The storytelling in Console Wars has perhaps a bit too much intrigue. The problem is essentially the same overwrought dramatization that Hatching Twitter editorialized; the line between history and idealized fiction is creatively blurred at the expense of credibility. It’s a shame, as like with Hatching Twitter, I think the real story is worth telling without embellishment. The way that the video game industry as a whole evolved in the 16-bit era is interesting enough on its own.

I’m likely biased as a software engineer, but I was also disappointed that most of the book focused on the personnel and decisions made by Sega of America – back then, a little more than the marketing arm of Sega for North America. Granted, Sega did have to make some drastic moves to catch up to Nintendo’s lead, but it was a combination of factors that led to its ascension, the foremost being its strong catalog of games. In particular, the author’s constant negative portrayal of Sega of Japan in contrast to the suave and heroic Sega of America is a bit much.

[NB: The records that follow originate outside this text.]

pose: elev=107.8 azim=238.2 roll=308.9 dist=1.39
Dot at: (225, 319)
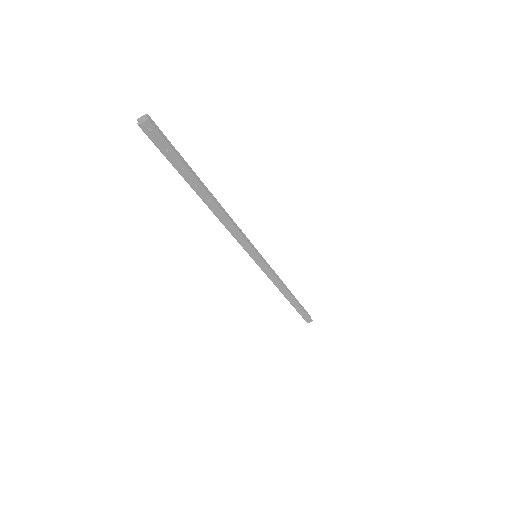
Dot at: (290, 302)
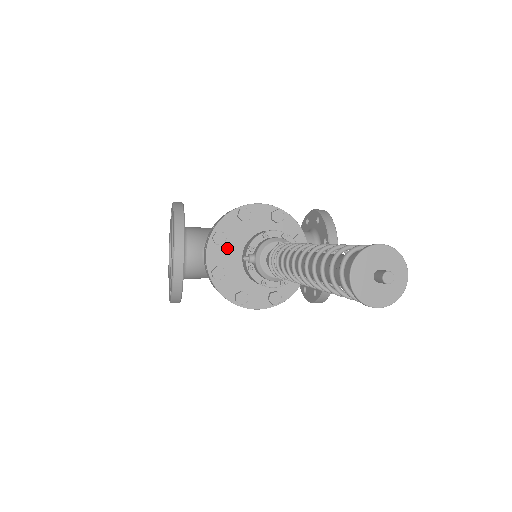
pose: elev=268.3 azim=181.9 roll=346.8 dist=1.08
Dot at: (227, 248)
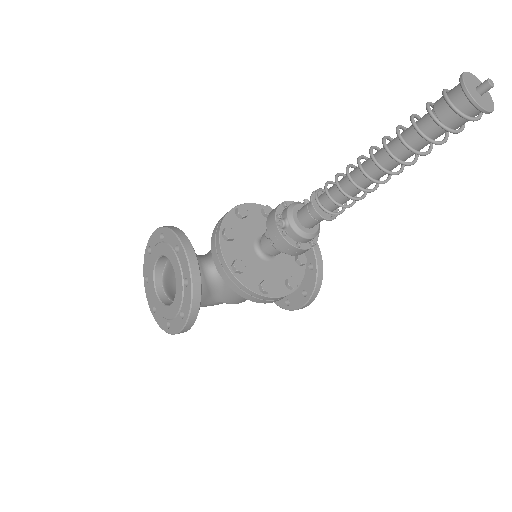
Dot at: (237, 244)
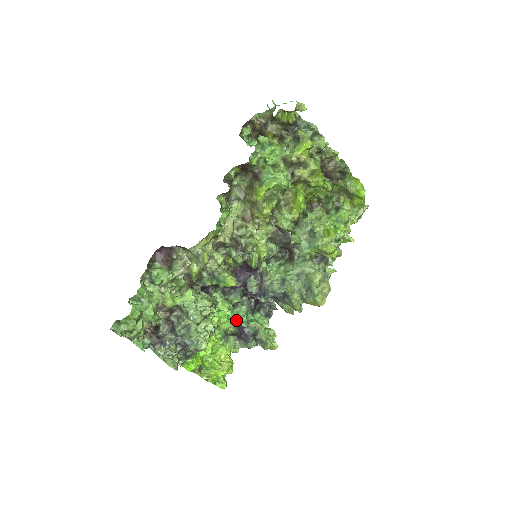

But for me, the most disappointing aspect is the book’s inability to extend beyond the brief 2-3 year period of triumph for Sega of America. To his credit, the author does devote some time explaining what happened in the 8-bit era with the NES, and even goes a bit into video game collapse prior. The late 90s were full of action: Atari leapt impressively to 64-bit; Philips tried the market with a CD-based console; Sony developing its Playstation alone after being rebuked by Nintendo. From this standpoint, Console Wars is more truncated biography than documentary.